BRUSSELS—The European Commission will today launch a Green Paper entitled "Modernising labor law to meet the challenges of the 21st century" that could have far-reaching implications for European business.

The EC says that it has decided to launch "a broad public debate on the need to review current labour law systems so that they are in step with the modern world of work."

It says that four out of 10 European Union workers now opearate on "non-standard" contracts or are self-employed and that reality is rapidly outpacing regulation in the European workplace.

The discussion paper will ask Member States, employers and workers' representatives how labour law at EU and national level can help the job market become more flexible while improving security for workers (the so-called 'flexicurity' approach).

The consultation forms part of the EU's Social Agenda 2005-2010 and is supposed to dovetail with several other Commission initiatives on the wider topic of flexicurity.

"The discussion paper is aimed at anyone with an interest in the changing nature of work in Europe. In particular, the Commission expects to receive responses from national authorities, trade unions and employers' organisations, as well as the general public," it stated.

The public consultation period runs until the end of March next year. After that the Commission plans to issue a follow-up communication in 2007 that would take into consideration the main policy issues and options identified in the responses.

The European Trade Union Confederation reacted swiftly to the E.C.'s announcement. It said that it welcomes the fact that the Commission had withstood some employer lobbying and adopted its "overdue" Green Paper.

"In recent years in many Member States, labour law reforms have been introduced in the framework of a competitiveness agenda that have promoted two tier labour markets rather than exert more influence on company decisions on employment security," stated the ETUC.
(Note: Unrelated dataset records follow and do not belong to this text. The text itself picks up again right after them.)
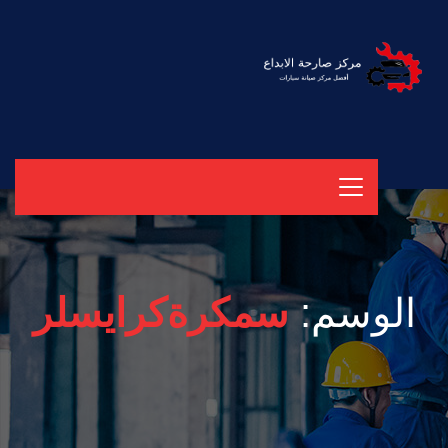
الوسم:
سمكرةكرايسلر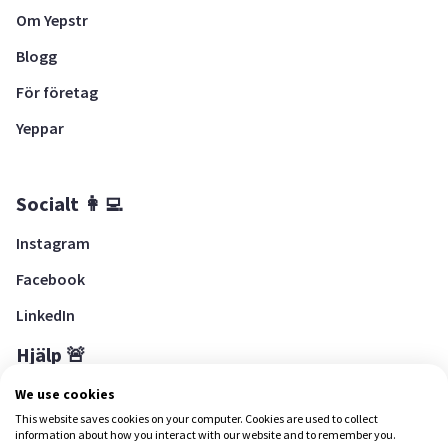
Om Yepstr
Blogg
För företag
Yeppar
Socialt 👩‍💻
Instagram
Facebook
LinkedIn
Hjälp 🚨
Hjälpcenter
We use cookies
This website saves cookies on your computer. Cookies are used to collect
information about how you interact with our website and to remember you.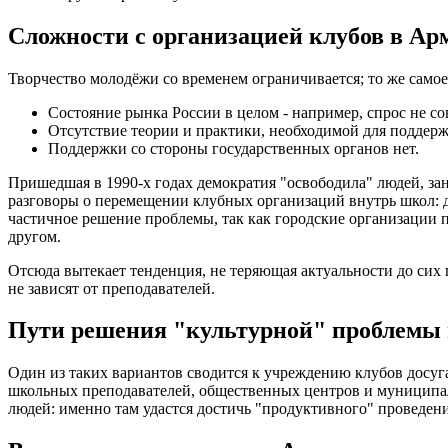
Сложности с организацией клубов в Ар
Творчество молодёжи со временем ограничивается; то же самое
Состояние рынка России в целом - например, спрос не со
Отсутствие теории и практики, необходимой для поддерж
Поддержки со стороны государственных органов нет.
Пришедшая в 1990-х годах демократия "освободила" людей, зан
разговоры о перемещении клубных организаций внутрь школ: д
частичное решение проблемы, так как городские организации п
другом.
Отсюда вытекает тенденция, не теряющая актуальности до сих 
не зависят от преподавателей.
Пути решения "культурной" проблемы
Один из таких вариантов сводится к учреждению клубов досуга
школьных преподавателей, общественных центров и муниципал
людей: именно там удастся достичь "продуктивного" проведен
"Increasing amounts of workers—often the most vulnerable ones such as women, young workers and migrants—are working under conditions of permanent precarity. But also so-called standard workers are increasingly under pressure of shifts in production methods, the spread of subcontracting and outsourcing, relocation, and volatile financial capital taking over from enterprise," continued the confederation of unions.

The ETUC said that it believes that at EU level all relevant stakeholders need to engage in an "urgent debate" on how to adapt labor law and social policy to fit the modern world of work while providing for "fair and decent" working conditions and labor standards to all workers on EU territory, and protect workers against "overexposure to the whims of the market."

The ETUC said that "clearly," the Green Paper addresses only part of the issues, that it believes need to be addressed and said that it will make proposals on working time, temporary agency work, European Works Councils (EWC), information and consultation, and restructuring in the consultative period.